Yaudah, lo kumpulin deh ya itu anak-anaknya, agak sakit nih tenggorokan gue
buat dipake teriak.”
“Oke
ibu koor. Lo tunggu disini ya, kita briefing disini aja.”
“Oke!”
saut Aquilla mengakhiri obrolan singkatnya bersama Khairina sebelum
pertandingan dimulai.
Sebelum
pertandingan dimulai, Aquilla sibuk membriefing
rekan panitia yang lainnya. Ada satu hal yang luput dari perhatian Aquilla,
Aldo. Tanpa ia sadari, sedari tadi Ketua OSIS nya itu yang kebetulan memegang
posisi sebagai seksi lapangan untuk acara tersebut, sedari tadi
memperhatikannya. Bukan memperhatikan instruksi yang Aquilla berikan, melainkan
memperhatikan air muka dan wajah pucat Aquilla. Entah perasaannya saja atau
memang Aquilla tampak terlihat tidak seperti biasanya, wajah itu terlalu pucat
untuk seorang gadis yang periang seperti dirinya. Memang bukan urusannya, tapi
entah sejak kapan, perasaan khawatir selalu menghinggapi beberapa dinding
hatinya ketika melihat keadaan Aquilla tidak seperti biasanya. Entah karena
sakit, atau entah karena raut kesal Aquilla apabila nilai ulangan hariannya
tidak seperti yang Aquilla inginkan, ia peduli akan setiap hal detail yang
terjadi dengan gadis manis itu.

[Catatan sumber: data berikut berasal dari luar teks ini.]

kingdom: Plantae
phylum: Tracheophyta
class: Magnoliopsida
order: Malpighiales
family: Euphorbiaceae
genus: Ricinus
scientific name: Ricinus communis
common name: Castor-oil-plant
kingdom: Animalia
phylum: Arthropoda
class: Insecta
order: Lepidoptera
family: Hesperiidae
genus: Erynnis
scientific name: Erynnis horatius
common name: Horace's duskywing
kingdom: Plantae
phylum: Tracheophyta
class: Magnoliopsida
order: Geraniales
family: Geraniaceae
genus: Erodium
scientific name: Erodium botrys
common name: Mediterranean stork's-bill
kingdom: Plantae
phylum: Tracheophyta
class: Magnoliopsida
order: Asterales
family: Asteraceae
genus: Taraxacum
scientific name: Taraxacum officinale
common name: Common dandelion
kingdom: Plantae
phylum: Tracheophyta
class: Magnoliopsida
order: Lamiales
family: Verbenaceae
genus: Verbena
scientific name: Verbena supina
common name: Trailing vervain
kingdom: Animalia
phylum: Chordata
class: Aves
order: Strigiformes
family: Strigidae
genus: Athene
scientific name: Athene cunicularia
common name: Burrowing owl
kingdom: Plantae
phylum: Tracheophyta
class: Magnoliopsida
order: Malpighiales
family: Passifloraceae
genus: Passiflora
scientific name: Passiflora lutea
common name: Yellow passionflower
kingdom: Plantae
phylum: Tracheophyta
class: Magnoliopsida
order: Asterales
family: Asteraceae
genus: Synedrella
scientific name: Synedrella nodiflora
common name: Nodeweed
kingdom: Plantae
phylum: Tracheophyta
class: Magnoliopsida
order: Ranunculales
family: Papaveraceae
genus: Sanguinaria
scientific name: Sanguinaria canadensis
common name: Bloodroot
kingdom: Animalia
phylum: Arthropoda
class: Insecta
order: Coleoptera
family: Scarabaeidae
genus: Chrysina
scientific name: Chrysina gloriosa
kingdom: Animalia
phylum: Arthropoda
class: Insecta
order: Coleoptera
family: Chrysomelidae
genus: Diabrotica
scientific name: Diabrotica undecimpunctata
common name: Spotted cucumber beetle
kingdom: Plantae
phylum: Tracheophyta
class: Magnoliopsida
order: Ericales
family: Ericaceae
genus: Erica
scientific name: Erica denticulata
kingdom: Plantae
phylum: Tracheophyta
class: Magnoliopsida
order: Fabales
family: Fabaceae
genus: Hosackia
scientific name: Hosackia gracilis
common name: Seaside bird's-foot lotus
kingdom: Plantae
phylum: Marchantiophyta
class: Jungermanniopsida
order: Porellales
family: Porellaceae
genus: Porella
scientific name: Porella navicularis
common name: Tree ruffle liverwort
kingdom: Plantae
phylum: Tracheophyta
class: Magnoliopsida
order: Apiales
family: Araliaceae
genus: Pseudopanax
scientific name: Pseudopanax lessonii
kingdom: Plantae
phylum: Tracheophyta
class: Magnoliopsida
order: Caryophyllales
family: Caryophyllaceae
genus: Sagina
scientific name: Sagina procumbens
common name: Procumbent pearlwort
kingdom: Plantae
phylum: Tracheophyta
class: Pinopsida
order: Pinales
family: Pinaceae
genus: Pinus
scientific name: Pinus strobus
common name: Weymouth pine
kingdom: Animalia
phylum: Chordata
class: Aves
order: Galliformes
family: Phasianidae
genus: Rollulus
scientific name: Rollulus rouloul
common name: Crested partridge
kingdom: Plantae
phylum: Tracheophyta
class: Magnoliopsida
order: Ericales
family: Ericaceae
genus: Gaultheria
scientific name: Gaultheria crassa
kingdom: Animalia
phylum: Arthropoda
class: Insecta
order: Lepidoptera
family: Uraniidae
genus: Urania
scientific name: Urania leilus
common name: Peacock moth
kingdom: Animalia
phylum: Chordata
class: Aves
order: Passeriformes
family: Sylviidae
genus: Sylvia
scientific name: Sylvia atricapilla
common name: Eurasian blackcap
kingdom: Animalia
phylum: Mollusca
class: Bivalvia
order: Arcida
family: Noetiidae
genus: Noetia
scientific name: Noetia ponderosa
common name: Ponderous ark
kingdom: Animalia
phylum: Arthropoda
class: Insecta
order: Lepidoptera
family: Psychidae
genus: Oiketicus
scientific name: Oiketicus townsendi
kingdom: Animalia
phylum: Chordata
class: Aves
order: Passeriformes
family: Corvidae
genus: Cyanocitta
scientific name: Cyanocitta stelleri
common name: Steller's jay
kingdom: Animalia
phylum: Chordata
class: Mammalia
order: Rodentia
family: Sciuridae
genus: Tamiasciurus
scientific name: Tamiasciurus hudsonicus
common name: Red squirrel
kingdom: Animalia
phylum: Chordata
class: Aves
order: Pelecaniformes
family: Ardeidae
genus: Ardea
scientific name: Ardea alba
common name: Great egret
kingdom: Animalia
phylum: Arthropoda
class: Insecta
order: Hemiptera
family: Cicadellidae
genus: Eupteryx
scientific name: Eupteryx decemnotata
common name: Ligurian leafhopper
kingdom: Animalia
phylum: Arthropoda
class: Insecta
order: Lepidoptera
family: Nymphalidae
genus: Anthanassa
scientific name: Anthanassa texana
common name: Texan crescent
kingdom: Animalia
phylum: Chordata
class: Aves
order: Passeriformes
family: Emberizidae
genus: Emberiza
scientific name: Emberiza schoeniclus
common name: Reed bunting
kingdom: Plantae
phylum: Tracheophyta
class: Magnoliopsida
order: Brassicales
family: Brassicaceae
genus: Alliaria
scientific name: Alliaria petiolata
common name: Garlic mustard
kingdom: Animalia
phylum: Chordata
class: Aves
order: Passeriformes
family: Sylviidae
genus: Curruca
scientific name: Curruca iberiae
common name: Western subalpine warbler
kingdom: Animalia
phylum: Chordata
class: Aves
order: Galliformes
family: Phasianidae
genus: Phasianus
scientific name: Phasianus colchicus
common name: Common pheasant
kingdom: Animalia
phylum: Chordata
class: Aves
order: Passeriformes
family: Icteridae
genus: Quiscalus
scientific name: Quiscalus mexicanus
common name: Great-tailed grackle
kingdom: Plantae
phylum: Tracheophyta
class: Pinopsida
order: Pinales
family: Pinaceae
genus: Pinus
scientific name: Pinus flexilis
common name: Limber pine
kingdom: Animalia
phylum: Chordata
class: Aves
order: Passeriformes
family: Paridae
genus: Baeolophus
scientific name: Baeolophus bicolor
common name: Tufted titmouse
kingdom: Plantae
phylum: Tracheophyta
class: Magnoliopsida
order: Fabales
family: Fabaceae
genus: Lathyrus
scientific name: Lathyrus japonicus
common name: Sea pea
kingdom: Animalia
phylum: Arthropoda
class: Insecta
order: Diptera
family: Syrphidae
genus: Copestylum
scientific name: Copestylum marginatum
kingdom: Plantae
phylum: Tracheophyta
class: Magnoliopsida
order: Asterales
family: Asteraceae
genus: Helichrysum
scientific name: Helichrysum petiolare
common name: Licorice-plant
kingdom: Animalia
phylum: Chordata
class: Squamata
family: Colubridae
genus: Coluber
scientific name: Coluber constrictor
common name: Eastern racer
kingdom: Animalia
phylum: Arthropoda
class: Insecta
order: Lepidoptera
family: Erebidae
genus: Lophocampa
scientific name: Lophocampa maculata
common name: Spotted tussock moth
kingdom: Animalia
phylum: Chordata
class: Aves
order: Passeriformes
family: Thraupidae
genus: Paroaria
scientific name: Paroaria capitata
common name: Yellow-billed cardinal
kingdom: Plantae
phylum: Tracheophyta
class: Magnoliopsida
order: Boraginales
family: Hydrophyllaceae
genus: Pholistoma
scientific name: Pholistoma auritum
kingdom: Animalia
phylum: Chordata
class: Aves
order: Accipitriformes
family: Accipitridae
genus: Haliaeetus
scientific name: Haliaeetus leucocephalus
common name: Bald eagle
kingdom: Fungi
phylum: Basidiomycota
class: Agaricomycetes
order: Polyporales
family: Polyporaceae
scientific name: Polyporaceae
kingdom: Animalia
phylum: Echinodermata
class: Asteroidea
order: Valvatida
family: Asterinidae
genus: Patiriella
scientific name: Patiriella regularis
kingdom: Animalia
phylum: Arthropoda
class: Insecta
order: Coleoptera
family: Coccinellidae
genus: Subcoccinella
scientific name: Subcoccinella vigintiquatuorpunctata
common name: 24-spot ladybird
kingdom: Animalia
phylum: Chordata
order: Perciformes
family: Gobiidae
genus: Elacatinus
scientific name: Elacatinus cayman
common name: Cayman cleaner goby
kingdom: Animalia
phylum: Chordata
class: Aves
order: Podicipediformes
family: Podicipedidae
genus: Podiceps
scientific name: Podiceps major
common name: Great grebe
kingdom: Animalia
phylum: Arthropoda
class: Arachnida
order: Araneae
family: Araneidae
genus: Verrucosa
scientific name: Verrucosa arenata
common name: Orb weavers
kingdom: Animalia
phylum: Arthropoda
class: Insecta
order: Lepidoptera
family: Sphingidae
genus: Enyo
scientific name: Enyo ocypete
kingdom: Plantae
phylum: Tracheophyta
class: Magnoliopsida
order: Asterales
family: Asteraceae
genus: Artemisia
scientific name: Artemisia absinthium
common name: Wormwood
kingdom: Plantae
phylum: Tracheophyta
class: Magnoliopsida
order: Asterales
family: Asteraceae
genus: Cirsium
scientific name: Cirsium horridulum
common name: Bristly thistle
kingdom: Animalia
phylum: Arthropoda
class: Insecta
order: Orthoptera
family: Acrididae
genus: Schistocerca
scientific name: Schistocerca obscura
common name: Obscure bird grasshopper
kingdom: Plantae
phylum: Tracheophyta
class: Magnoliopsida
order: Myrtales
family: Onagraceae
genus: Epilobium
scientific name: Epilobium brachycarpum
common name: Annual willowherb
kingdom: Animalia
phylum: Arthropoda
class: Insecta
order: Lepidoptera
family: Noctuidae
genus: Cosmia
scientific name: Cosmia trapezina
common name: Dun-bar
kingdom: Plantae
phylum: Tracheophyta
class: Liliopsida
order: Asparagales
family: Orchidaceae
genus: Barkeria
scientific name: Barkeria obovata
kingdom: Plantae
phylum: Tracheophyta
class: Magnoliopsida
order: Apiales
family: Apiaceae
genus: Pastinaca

Kadang ada keinginan untuk nya berusaha
menghibur gadis itu apabila ia terlihat murung hanya karena beberapa hal
sepele, namun, baru saja ia mendekati gadis itu, selalu tatapan sinis dan tidak
bersahabat yang ia dapati dari wajah manis gadis itu, entah karena alasan apa
Aquilla selalu memandang sinis dirinya, Aldo pun tidak mengetahuinya secara
pasti, yang jelas, sudah sejak mereka kecil dirinya dan Aquilla tidak pernah
bersahabat.
Sudah
pukul 10 lewat 20 menit, pertandingan pun berjalan sesuai jadwal, tidak
mengherankan apabila seorang Aquilla diposisikan menjadi koor. acara, sudah
menjadi rahasia umum bahwa acara yang disusun Aquilla itu selalu berjalan lancar,
walau kadang menemui beberapa masalah, hanyalah masalah kecil yang tidak
terlalu berarti. Sejauh ini acara berjalan lancar sampai kejadian itu terjadi.
Memang wajar apabila Aquilla tampak berjalan mondar-mandir di sekitar lapangan
basket untuk memastikan setiap acara berjalan sesuai dengan jadwal yang telah
ia susun. Namun ia tidak menyadari bahwa diri nya sudah terlalu pucat untuk
terus mengawasi jalannya pertandingan, keadaan itu membuat fokus nya menjadi
berkurang, mengakibatkan bola basket yang salah alamat itu terlempar tepat
mengenai kepalanya. Kejadian itu begitu cepat, yang Aquilla ingat hanya lah
kepala nya cukup bertambah pening ketika bola basket itu melambung ke arahnya,
selanjutnya yang ia tatap beberapa temannya berlari menghampirinya dan gelap.